Nesta sexta-feira (14), Justiça restituiu a guarda da adolescente aos pais, depois de ela ter sido provisoriamente concedida à avó desde o final de julho

Depois de ficar 17 dias afastada da mãe por determinação judicial, a adolescente Luana*, de 12 anos, afirmou que não via a hora de voltar para sua casa. A menina ficou esse período sob a guarda provisória da avó materna, depois de ela entrar na Justiça alegando que a neta sofria maus tratos e suposto abuso num terreiro de candomblé em Araçatuba, no interior de São Paulo. Luana estava reclusa no local passando pelo ritual de iniciação na religião. “Quando soube que ia voltar para casa fiquei muito feliz, estava morrendo de saudades da minha mãe”, conta.
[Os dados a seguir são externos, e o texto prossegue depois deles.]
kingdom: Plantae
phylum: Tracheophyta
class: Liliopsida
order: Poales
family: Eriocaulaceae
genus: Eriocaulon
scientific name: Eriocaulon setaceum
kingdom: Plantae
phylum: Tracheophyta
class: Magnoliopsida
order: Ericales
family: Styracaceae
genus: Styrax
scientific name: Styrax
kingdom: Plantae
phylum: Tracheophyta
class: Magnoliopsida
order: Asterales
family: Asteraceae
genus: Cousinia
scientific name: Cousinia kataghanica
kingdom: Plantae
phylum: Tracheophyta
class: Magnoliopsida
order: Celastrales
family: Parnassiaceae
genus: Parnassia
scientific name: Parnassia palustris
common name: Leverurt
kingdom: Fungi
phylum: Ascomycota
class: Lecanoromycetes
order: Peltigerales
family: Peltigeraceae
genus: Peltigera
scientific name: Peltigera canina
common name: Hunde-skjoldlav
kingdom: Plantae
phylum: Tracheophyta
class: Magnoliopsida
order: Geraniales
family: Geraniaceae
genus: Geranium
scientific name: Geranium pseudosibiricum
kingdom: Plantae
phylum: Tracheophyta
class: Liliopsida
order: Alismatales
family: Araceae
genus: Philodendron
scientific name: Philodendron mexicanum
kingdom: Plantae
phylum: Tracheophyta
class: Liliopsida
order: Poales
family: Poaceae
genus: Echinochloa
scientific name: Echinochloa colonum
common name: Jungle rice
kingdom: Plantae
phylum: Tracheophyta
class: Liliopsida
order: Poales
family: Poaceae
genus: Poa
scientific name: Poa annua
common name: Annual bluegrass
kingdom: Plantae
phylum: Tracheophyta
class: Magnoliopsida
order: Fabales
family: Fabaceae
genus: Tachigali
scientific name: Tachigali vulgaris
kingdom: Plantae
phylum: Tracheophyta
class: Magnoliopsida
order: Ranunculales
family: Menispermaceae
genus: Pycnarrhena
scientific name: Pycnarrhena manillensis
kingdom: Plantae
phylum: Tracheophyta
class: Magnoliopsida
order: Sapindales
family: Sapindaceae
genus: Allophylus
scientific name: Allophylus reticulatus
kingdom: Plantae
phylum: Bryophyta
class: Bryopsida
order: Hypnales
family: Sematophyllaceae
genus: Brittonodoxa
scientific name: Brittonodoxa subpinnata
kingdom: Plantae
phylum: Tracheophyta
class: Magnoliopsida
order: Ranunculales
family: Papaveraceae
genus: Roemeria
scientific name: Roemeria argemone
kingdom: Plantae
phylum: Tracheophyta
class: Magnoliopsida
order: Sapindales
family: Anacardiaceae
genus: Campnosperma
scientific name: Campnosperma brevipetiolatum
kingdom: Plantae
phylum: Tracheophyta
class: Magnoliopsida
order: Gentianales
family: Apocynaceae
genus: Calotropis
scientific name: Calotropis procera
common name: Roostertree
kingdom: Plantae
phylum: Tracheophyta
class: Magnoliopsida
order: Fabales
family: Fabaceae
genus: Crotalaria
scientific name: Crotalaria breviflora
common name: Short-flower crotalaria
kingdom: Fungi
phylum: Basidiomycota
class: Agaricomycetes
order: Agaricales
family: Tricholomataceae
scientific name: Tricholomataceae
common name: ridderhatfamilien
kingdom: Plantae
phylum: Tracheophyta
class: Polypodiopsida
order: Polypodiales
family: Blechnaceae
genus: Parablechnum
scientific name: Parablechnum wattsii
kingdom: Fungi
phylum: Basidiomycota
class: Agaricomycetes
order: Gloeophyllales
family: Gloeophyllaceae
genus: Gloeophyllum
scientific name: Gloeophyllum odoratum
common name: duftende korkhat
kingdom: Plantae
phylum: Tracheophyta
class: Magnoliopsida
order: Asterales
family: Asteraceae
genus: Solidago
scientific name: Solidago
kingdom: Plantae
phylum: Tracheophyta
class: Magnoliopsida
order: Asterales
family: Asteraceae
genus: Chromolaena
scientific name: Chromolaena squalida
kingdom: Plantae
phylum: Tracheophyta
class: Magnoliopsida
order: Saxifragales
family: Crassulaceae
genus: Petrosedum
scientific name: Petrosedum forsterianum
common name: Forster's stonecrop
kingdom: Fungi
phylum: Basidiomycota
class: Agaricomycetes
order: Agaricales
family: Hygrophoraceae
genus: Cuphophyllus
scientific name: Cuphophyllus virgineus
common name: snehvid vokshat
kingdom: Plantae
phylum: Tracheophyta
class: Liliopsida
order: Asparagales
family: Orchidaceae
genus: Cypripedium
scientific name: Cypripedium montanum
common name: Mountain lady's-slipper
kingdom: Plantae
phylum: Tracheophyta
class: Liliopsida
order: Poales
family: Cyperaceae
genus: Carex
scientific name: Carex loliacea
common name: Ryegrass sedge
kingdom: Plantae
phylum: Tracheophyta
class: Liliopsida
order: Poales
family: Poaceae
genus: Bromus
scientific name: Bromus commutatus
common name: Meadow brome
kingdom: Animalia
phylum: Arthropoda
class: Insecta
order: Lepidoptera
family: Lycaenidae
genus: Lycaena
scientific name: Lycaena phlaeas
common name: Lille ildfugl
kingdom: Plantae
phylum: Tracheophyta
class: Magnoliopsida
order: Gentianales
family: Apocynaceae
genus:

A decisão do juiz Danilo Brait, da 2a Vara da Infância e Juventude de Araçatuba, foi dada na noite de sexta-feira (14) e levou em consideração fatores como o exame de corpo de delito feito em Luana, apontando que a menina não tinha nenhuma lesão, hematoma e nenhum sinal de agressão ou abuso; o depoimento coerente da adolescente confirmando que frequenta a religião com a mãe e estava ciente de todo o ritual a que seria submetida e a manifestação do Ministério Público a favor da revogação da decisão liminar.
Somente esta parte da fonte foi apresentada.